Он опять встал, начал вглядываться в темноту.
— Как бы не оплошала. Вдруг в Жуковке немцы?
— Девка, видать, неглупая, — успокоил Иван Алейникова. — Ты-то ее давно знаешь?
— Не очень. Всю оккупацию она разведчицей была у партизан.
— Вон что! Чего же она, как старуха, в платок мотается?
— Голову себе попортила кислотой. Чтоб немцы не опоганили.
Иван долго-долго теперь молчал. И наконец произнес со вздохом:
— Чего люди за войну эту не натерпятся, не переживут…
— Да-а… — Алейников опять сел. — Война всегда сильно ломает судьбы людей. По себе знаешь.
Грудь Ивана Савельева неслышно колыхнулась, ему стало немножко неприятно, что Алейников опять сказал об этом, но обиды на него не было.
— Порой диву только даешься… — продолжал свое Алейников. — В ту войну, в гражданскую — твою судьбу, в эту — Федора, брата твоего родного.

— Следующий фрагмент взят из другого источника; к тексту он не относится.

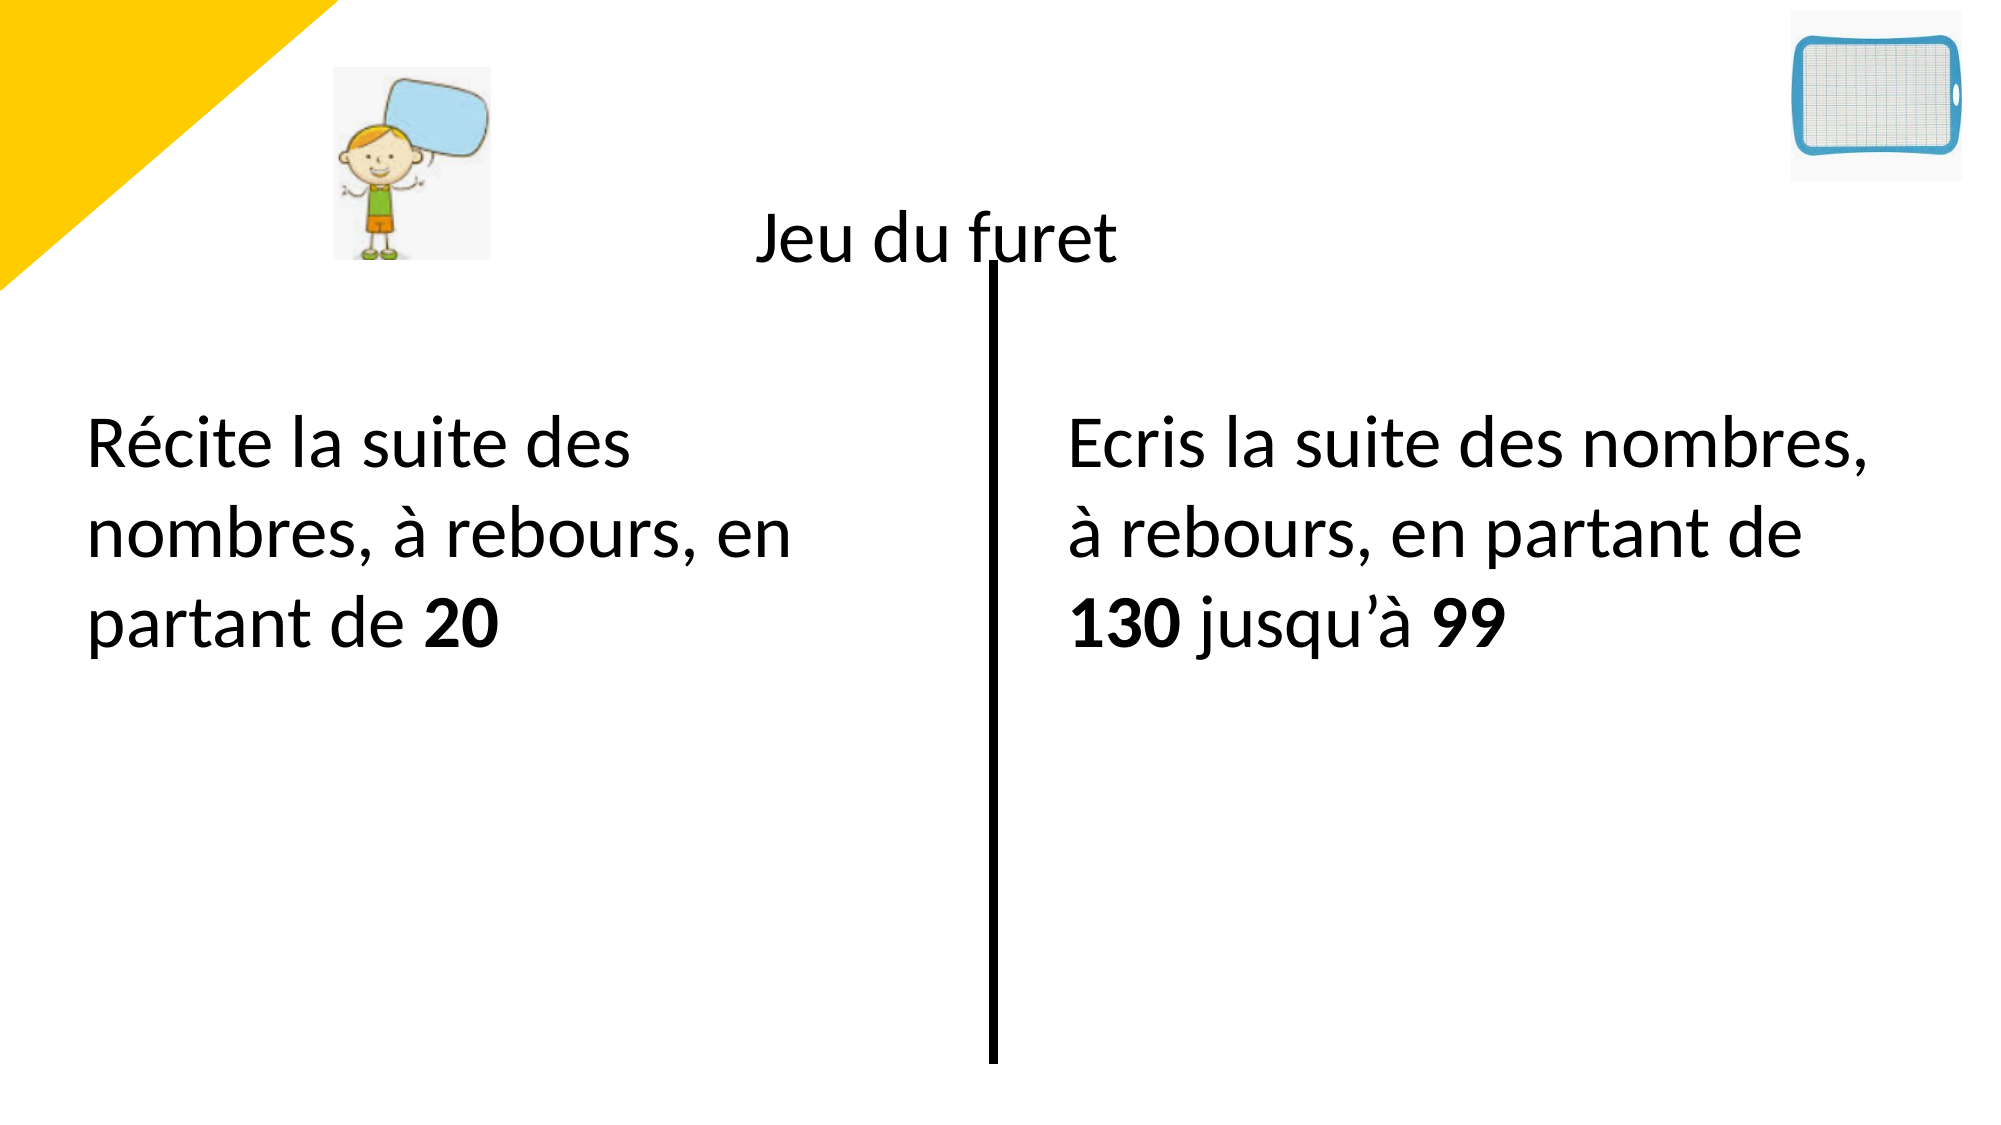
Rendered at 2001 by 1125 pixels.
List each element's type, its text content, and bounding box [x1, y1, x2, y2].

text_box Jeu du furet [740, 180, 1155, 286]
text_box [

— Война, конечно, войной, да и окромя причина для этого всегда бывает, — сказал Иван не для оправдания себя или тем более Федора, а чтобы уяснить что-то, какую-то мысль, вроде и ясную ему, да не до конца.
— Это само собой, — согласился Алейников. — Кого по глупости, кого по тупости…
— Он, что ж, Федька, добровольно к немцам ушел или через плен?
— Этого не знаю. А если через плен, разве не мог добровольно? Да и в этом разве дело?
— Ну да, — произнес Иван согласно. Подумал о чем-то, усмехнулся. — Встреча если выйдет сейчас с ним, в глаза, сволочуге, погляжу. И скажу: маялись мы с тобой, Федька, обои в жизни, да, показало время, в разные стороны. Не поймет только…
— Пойме-ет! Он неглупый, — произнес Алейников. — Что же, ежели возьмем живым его, скажи… — И через паузу продолжал: — А насчет разных сторон — верно ты, Иван Силантьевич, в точку… Вот встретил я тут недавно одного, который тоже, кажется, мается. В ту сторону, как ты. Знаешь, кого? Зубова-то, царского полковника-карателя, помнишь?